Task brief –
Write out only the lines from the top of the listing below through the one with "right hip: (127, 236)", exactly as they stand, while keeping pictures out of the copy.
________
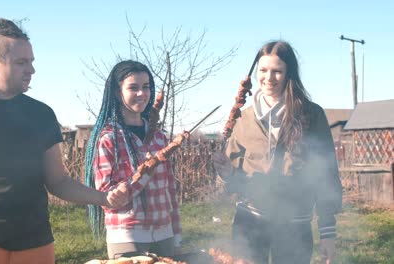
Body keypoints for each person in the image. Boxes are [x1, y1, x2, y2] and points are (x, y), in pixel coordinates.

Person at [0, 18, 128, 264]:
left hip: (36, 244)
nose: (31, 70)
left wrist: (103, 198)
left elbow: (58, 181)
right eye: (22, 62)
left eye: (31, 62)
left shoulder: (42, 115)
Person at [213, 41, 342, 264]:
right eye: (263, 71)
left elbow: (326, 177)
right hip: (249, 223)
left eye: (277, 71)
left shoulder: (312, 115)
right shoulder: (242, 119)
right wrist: (225, 175)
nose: (269, 78)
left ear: (289, 73)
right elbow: (231, 184)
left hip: (295, 225)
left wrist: (327, 233)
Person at [84, 60, 182, 259]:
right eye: (133, 88)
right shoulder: (108, 138)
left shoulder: (159, 137)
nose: (142, 93)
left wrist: (176, 234)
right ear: (117, 92)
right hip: (127, 236)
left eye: (146, 87)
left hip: (164, 234)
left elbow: (170, 189)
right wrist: (145, 173)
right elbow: (107, 199)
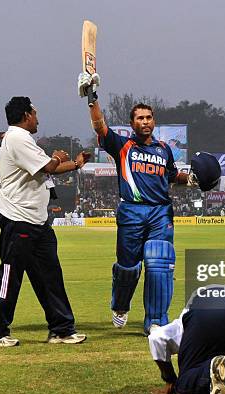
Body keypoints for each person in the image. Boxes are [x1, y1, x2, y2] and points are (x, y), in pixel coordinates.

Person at [78, 72, 197, 335]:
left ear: (154, 121)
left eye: (148, 117)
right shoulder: (122, 145)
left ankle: (155, 320)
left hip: (160, 211)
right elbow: (100, 126)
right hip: (131, 210)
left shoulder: (164, 149)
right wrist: (91, 96)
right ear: (132, 123)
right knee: (128, 267)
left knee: (159, 264)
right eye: (140, 118)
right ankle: (120, 305)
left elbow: (171, 176)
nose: (145, 121)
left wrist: (191, 179)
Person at [0, 96, 90, 347]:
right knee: (10, 275)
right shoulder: (18, 138)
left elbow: (47, 168)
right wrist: (57, 156)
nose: (38, 118)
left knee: (50, 276)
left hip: (36, 221)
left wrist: (74, 164)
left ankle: (61, 329)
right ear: (26, 115)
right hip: (19, 219)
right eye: (35, 113)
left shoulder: (22, 139)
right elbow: (49, 167)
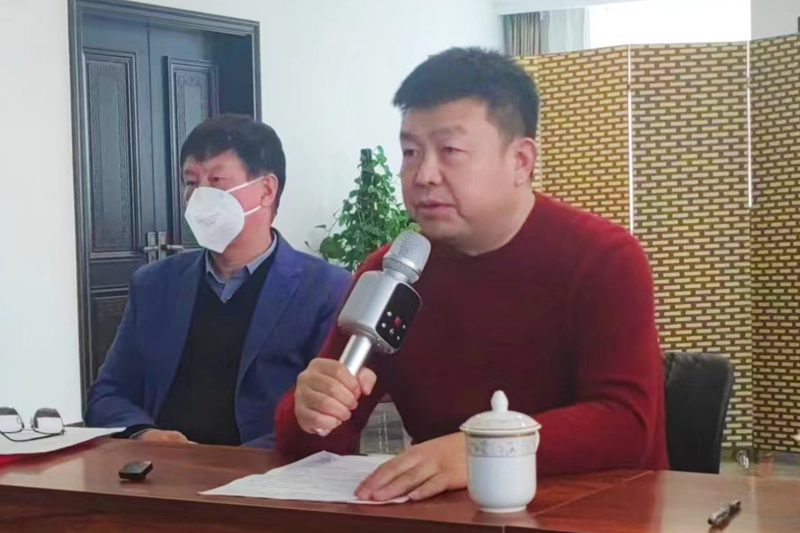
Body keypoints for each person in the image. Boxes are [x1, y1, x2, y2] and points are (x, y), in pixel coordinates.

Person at [274, 48, 668, 501]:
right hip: (451, 514)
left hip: (597, 510)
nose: (423, 175)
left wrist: (482, 450)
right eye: (410, 152)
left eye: (451, 151)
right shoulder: (392, 272)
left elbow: (626, 424)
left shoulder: (603, 259)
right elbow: (315, 445)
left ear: (521, 161)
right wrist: (310, 410)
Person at [85, 114, 350, 448]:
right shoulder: (154, 284)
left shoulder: (325, 289)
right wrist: (145, 434)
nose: (199, 197)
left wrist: (230, 465)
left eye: (216, 182)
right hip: (164, 467)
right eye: (191, 183)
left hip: (268, 471)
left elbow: (330, 417)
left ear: (266, 190)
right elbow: (107, 394)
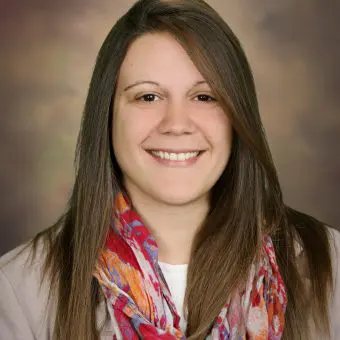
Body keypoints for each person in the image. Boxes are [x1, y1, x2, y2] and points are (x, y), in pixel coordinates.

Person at [1, 0, 339, 339]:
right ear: (107, 115)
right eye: (148, 97)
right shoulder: (18, 292)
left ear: (238, 116)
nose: (176, 125)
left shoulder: (332, 267)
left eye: (205, 97)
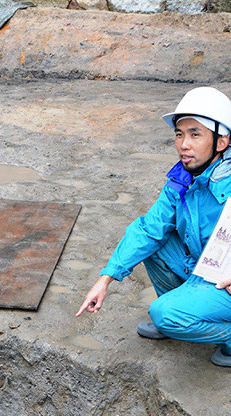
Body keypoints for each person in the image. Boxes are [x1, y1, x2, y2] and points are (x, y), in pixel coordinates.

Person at [76, 86, 231, 367]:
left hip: (227, 279)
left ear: (221, 142)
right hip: (204, 267)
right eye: (179, 134)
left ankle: (196, 324)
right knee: (153, 241)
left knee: (163, 313)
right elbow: (149, 229)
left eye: (195, 134)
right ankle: (183, 310)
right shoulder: (183, 179)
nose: (184, 144)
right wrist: (106, 278)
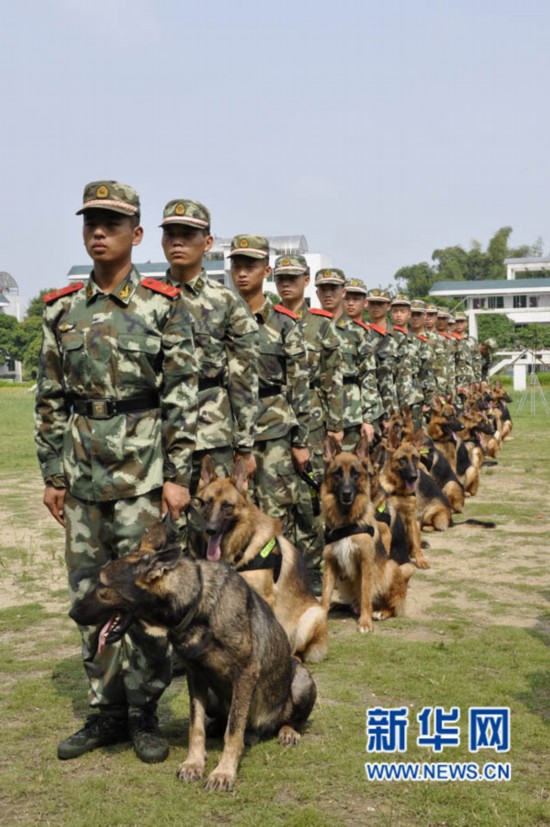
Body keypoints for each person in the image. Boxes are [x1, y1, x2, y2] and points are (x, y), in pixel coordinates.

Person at [35, 180, 198, 763]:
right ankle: (104, 712)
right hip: (82, 480)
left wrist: (178, 477)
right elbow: (51, 396)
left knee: (148, 600)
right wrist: (53, 474)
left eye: (110, 222)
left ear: (136, 234)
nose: (98, 231)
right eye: (90, 222)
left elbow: (182, 398)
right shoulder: (61, 310)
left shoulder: (162, 306)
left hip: (142, 480)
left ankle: (145, 712)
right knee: (91, 594)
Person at [160, 199, 259, 496]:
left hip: (212, 432)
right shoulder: (146, 300)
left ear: (207, 242)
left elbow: (244, 376)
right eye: (170, 233)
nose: (177, 241)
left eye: (188, 234)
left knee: (214, 526)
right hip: (158, 432)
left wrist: (245, 444)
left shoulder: (226, 301)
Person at [230, 235, 310, 538]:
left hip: (274, 432)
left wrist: (301, 441)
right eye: (237, 266)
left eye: (250, 266)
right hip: (232, 433)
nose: (241, 273)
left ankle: (281, 581)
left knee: (276, 514)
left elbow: (299, 387)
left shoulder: (284, 324)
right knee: (233, 517)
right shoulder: (222, 319)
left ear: (265, 271)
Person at [273, 253, 343, 583]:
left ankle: (313, 572)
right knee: (278, 500)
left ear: (305, 280)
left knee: (310, 500)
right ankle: (281, 570)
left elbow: (332, 377)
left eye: (293, 277)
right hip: (273, 419)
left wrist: (336, 425)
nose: (286, 283)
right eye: (281, 278)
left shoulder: (320, 323)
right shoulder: (266, 319)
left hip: (313, 422)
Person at [316, 270, 382, 450]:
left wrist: (368, 419)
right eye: (323, 289)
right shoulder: (308, 328)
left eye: (333, 289)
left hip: (350, 413)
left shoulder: (358, 332)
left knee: (352, 472)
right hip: (316, 412)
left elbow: (368, 375)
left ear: (342, 292)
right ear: (317, 293)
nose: (328, 294)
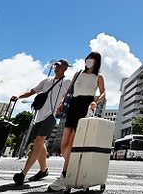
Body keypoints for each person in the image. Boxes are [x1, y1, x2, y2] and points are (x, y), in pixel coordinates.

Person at [48, 52, 106, 192]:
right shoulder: (78, 73)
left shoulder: (99, 77)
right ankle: (73, 169)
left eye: (92, 59)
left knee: (73, 143)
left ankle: (65, 176)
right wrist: (62, 101)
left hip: (86, 106)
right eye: (88, 58)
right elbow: (69, 90)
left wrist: (95, 102)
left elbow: (104, 93)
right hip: (73, 105)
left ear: (97, 62)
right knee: (64, 145)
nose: (89, 60)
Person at [12, 59, 72, 186]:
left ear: (65, 69)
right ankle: (44, 170)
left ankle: (23, 173)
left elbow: (73, 95)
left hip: (52, 115)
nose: (57, 68)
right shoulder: (46, 81)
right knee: (39, 143)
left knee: (38, 142)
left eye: (60, 67)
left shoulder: (67, 82)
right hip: (39, 116)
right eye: (56, 66)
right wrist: (18, 96)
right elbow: (31, 92)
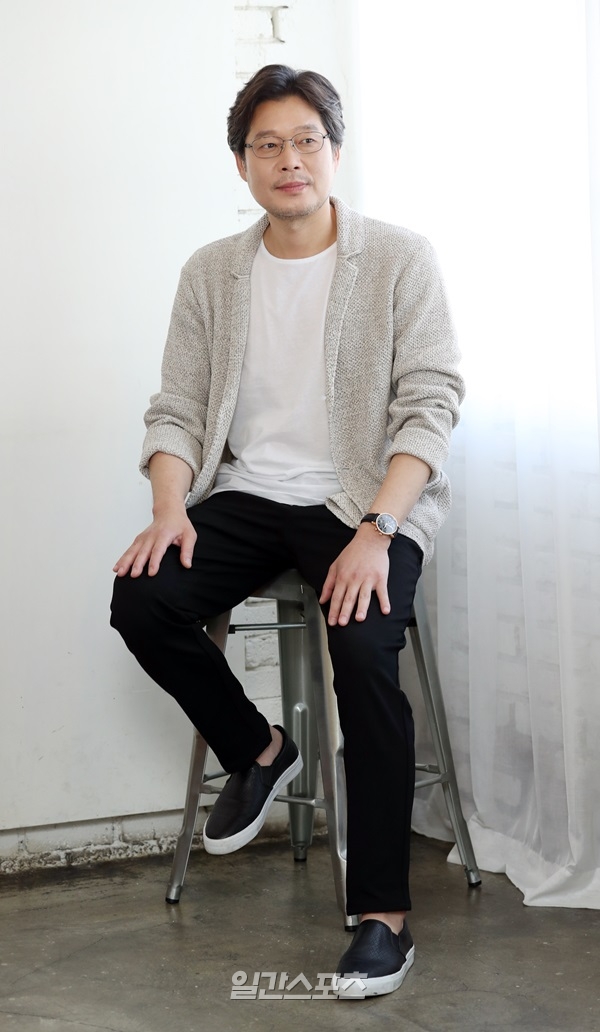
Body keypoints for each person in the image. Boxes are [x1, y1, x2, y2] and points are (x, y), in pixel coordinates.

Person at [110, 63, 464, 999]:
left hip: (363, 500)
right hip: (248, 493)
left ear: (335, 151)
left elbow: (431, 403)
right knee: (141, 598)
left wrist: (379, 528)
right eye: (267, 145)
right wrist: (169, 508)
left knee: (364, 646)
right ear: (242, 164)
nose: (289, 160)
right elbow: (178, 407)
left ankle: (383, 917)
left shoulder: (399, 258)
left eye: (306, 140)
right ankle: (261, 749)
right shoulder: (212, 272)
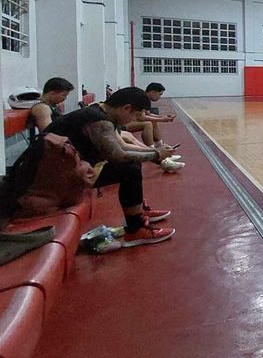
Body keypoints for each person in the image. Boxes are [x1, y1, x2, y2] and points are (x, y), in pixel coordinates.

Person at [44, 87, 177, 246]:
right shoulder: (99, 121)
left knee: (131, 165)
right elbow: (119, 156)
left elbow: (122, 148)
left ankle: (138, 212)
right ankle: (136, 229)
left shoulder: (100, 111)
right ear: (126, 108)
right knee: (129, 169)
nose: (135, 119)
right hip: (56, 178)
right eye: (135, 115)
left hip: (65, 169)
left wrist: (156, 154)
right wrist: (156, 155)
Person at [125, 82, 176, 146]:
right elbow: (141, 117)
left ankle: (159, 144)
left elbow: (148, 114)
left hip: (129, 120)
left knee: (153, 121)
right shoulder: (142, 98)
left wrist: (162, 117)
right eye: (159, 94)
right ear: (152, 92)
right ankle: (152, 150)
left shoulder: (145, 98)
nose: (159, 97)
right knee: (147, 124)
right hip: (123, 124)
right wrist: (162, 119)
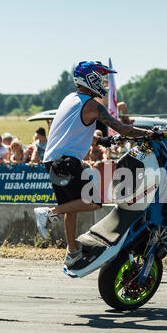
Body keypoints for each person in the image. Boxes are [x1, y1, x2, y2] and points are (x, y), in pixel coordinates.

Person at [34, 61, 152, 275]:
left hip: (53, 161)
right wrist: (150, 134)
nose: (103, 82)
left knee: (73, 205)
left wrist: (99, 140)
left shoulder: (70, 99)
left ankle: (72, 253)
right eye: (99, 77)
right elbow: (122, 128)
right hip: (67, 162)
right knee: (93, 202)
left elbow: (74, 130)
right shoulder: (93, 105)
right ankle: (49, 212)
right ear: (89, 79)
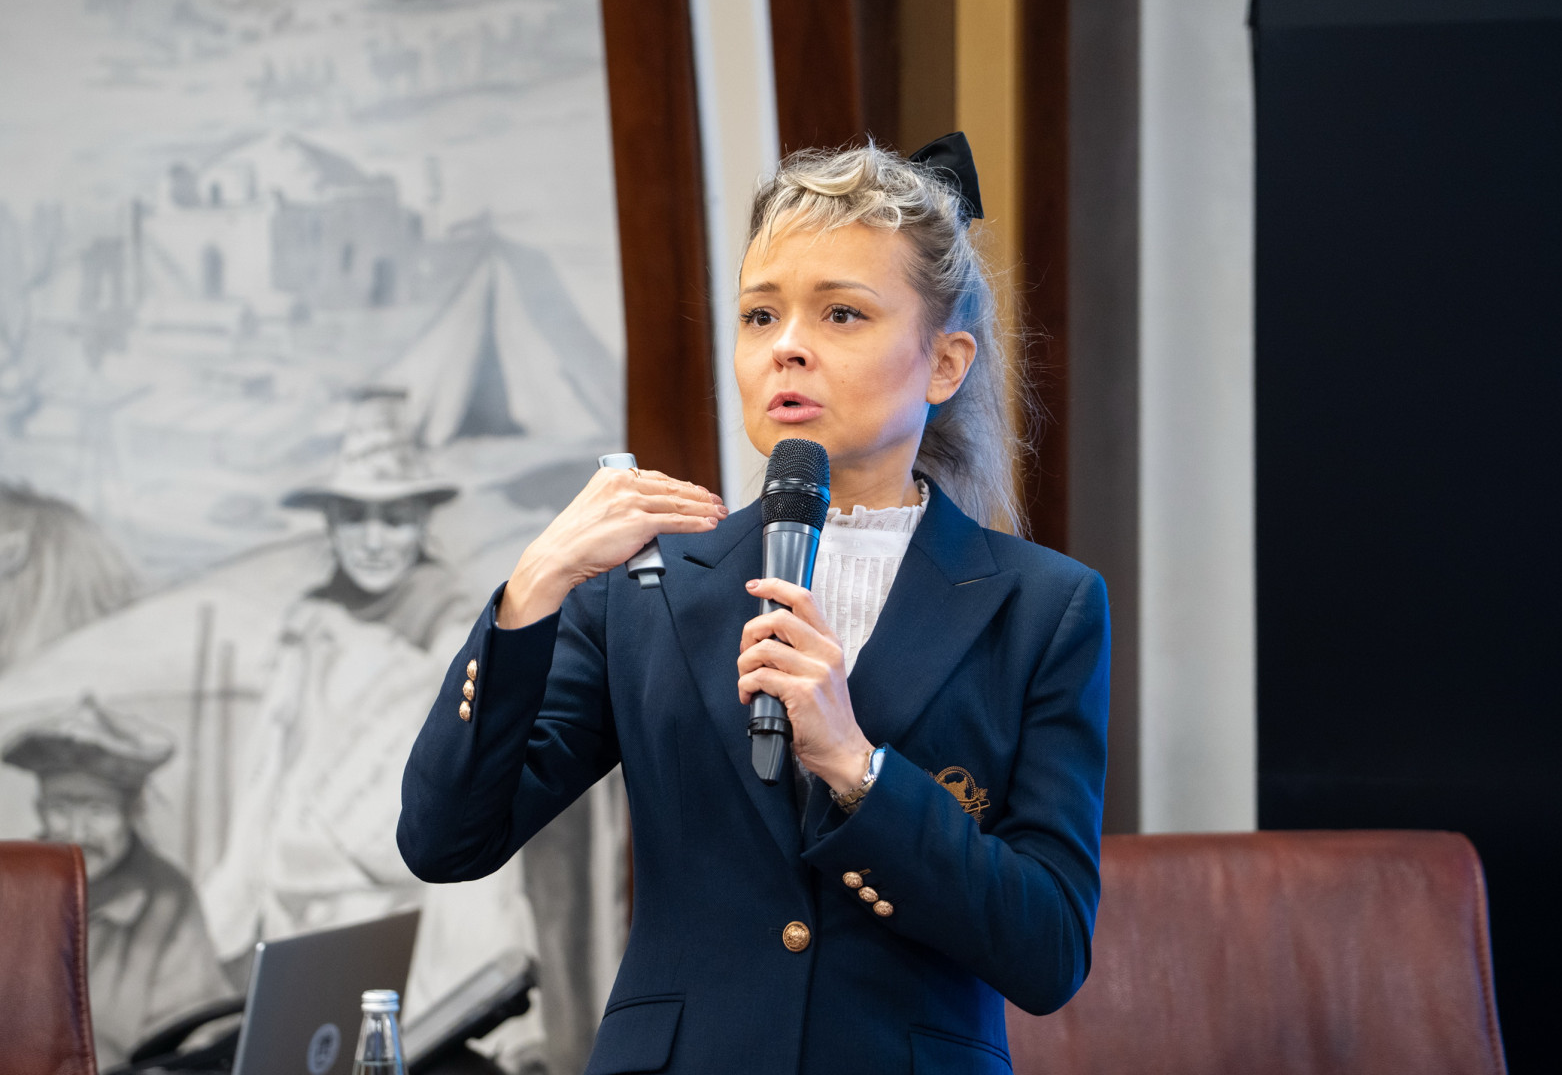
________
Solved exercise –
Body keypoints for each person in the image. Boxes are [x1, y1, x2, y2] and points are (x, y), in pixel coordinates.

Person at [0, 18, 128, 264]:
left hip: (36, 244)
nose: (31, 70)
left wrist: (103, 198)
left elbow: (58, 181)
right eye: (22, 62)
left eye: (31, 62)
left shoulder: (42, 115)
Person at [213, 41, 342, 264]:
right eye: (263, 71)
left elbow: (326, 177)
right hip: (249, 223)
left eye: (277, 71)
left shoulder: (312, 115)
right shoulder: (242, 119)
right wrist: (225, 175)
nose: (269, 78)
left ear: (289, 73)
right elbow: (231, 184)
left hip: (295, 225)
left wrist: (327, 233)
Person at [84, 60, 182, 259]:
right eye: (133, 88)
right shoulder: (108, 138)
left shoulder: (159, 137)
nose: (142, 93)
left wrist: (176, 234)
right ear: (117, 92)
right hip: (127, 236)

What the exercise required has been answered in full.